- Born: Katarina Gellin
- Occupation(s): Actress, Filmmaker

= Kat Gellin =

Norwegian actress and filmmaker

Kat Gellin is a Norwegian actress and filmmaker, best known for her roles in The Inbetweeners Movie, gangster comedy film Hackney's Finest, and The Thompsons.

==Life and career==

Born in Norway, Katarina Gellin began acting at the age of six, when her mother took over a youth theatre group in a village outside of Oslo. By the age of fourteen, she was directing the same group before moving to the United Kingdom aged 18 to attend drama school.

After winning roles in Doctors and Eastenders, Gellin made the move to film playing the role of Donna in The Inbetweeners Movie. She then went on to star in horror film, The Thompsons and Hollyoaks.

In 2015, she appeared as Amanda in the gangster comedy, Hackney's Finest. The film was produced by the Oscar and BAFTA winning company, Framestore.

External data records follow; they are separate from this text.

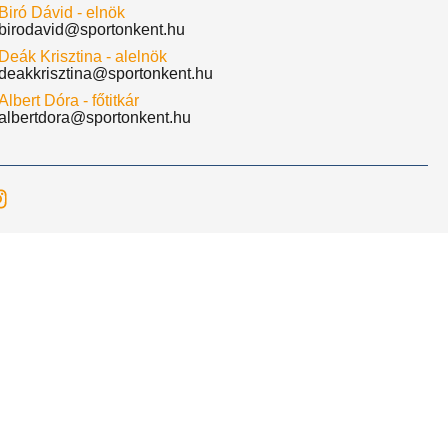
Biró Dávid - elnök
birodavid@sportonkent.hu
Deák Krisztina - alelnök
deakkrisztina@sportonkent.hu
Albert Dóra - főtitkár
albertdora@sportonkent.hu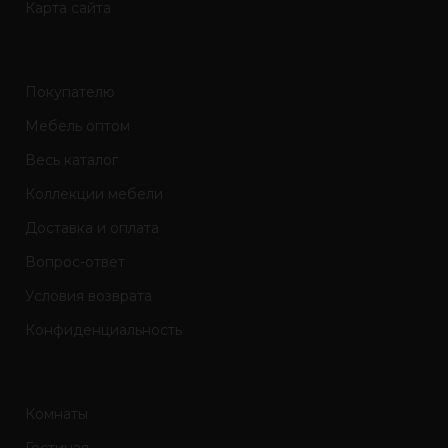
Карта сайта
Покупателю
Мебель оптом
Весь каталог
Коллекции мебели
Доставка и оплата
Вопрос-ответ
Условия возврата
Конфиденциальность
Комнаты
Гостиная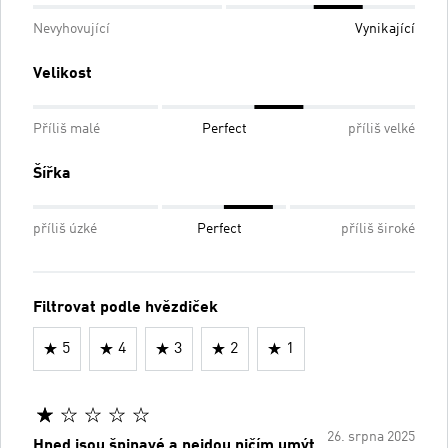
Nevyhovující
Vynikající
Velikost
Příliš malé
Perfect
příliš velké
Šířka
příliš úzké
Perfect
příliš široké
Filtrovat podle hvězdiček
5
4
3
2
1
26. srpna 2025
Hned jsou špinavé a nejdou ničím umýt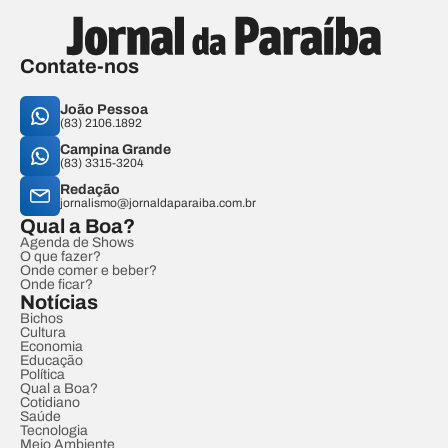
Contate-nos
João Pessoa
(83) 2106.1892
Campina Grande
(83) 3315-3204
Redação
jornalismo@jornaldaparaiba.com.br
Qual a Boa?
Agenda de Shows
O que fazer?
Onde comer e beber?
Onde ficar?
Notícias
Bichos
Cultura
Economia
Educação
Política
Qual a Boa?
Cotidiano
Saúde
Tecnologia
Meio Ambiente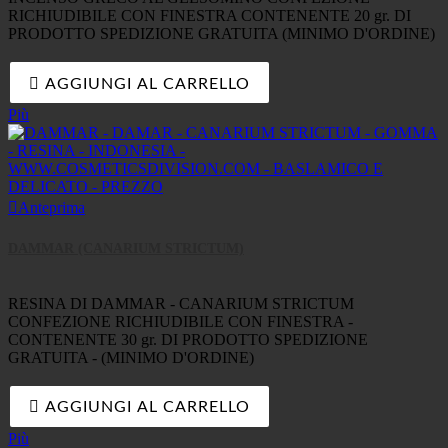
RICHIUDIBILE CON FINESTRA CONTENENTE 20 gr. DI
PRODOTTO SPEDIZIONE GRATUITA (MINIMO D'ORDINE)

AGGIUNGI AL CARRELLO
Più

Anteprima
DAMMAR (CANARIUM STRICTUM)
RESINA DI DAMMAR - CANARIUM STRICTUM
CONFEZIONE RICHIUDIBILE CON FINESTRA -
CONTENENTE 30 gr. DI PRODOTTO SPEDIZIONE
GRATUITA - (MINIMO D'ORDINE)

AGGIUNGI AL CARRELLO
Più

She plays the role of Kim in the upcoming thriller/drama feature film, Hard Tide, due for release in April 2016.

Her film, Of Her I Dream - which she wrote, directed and starred in - has smashed through the festival circuit in 2015 and 2016, including Aesthetica Short Film Festival, NIFF, and Festival International du Film d'Aubagne

She has cited Anthony Hopkins, Kristen Wiig and Jennifer Lawrence as inspirations.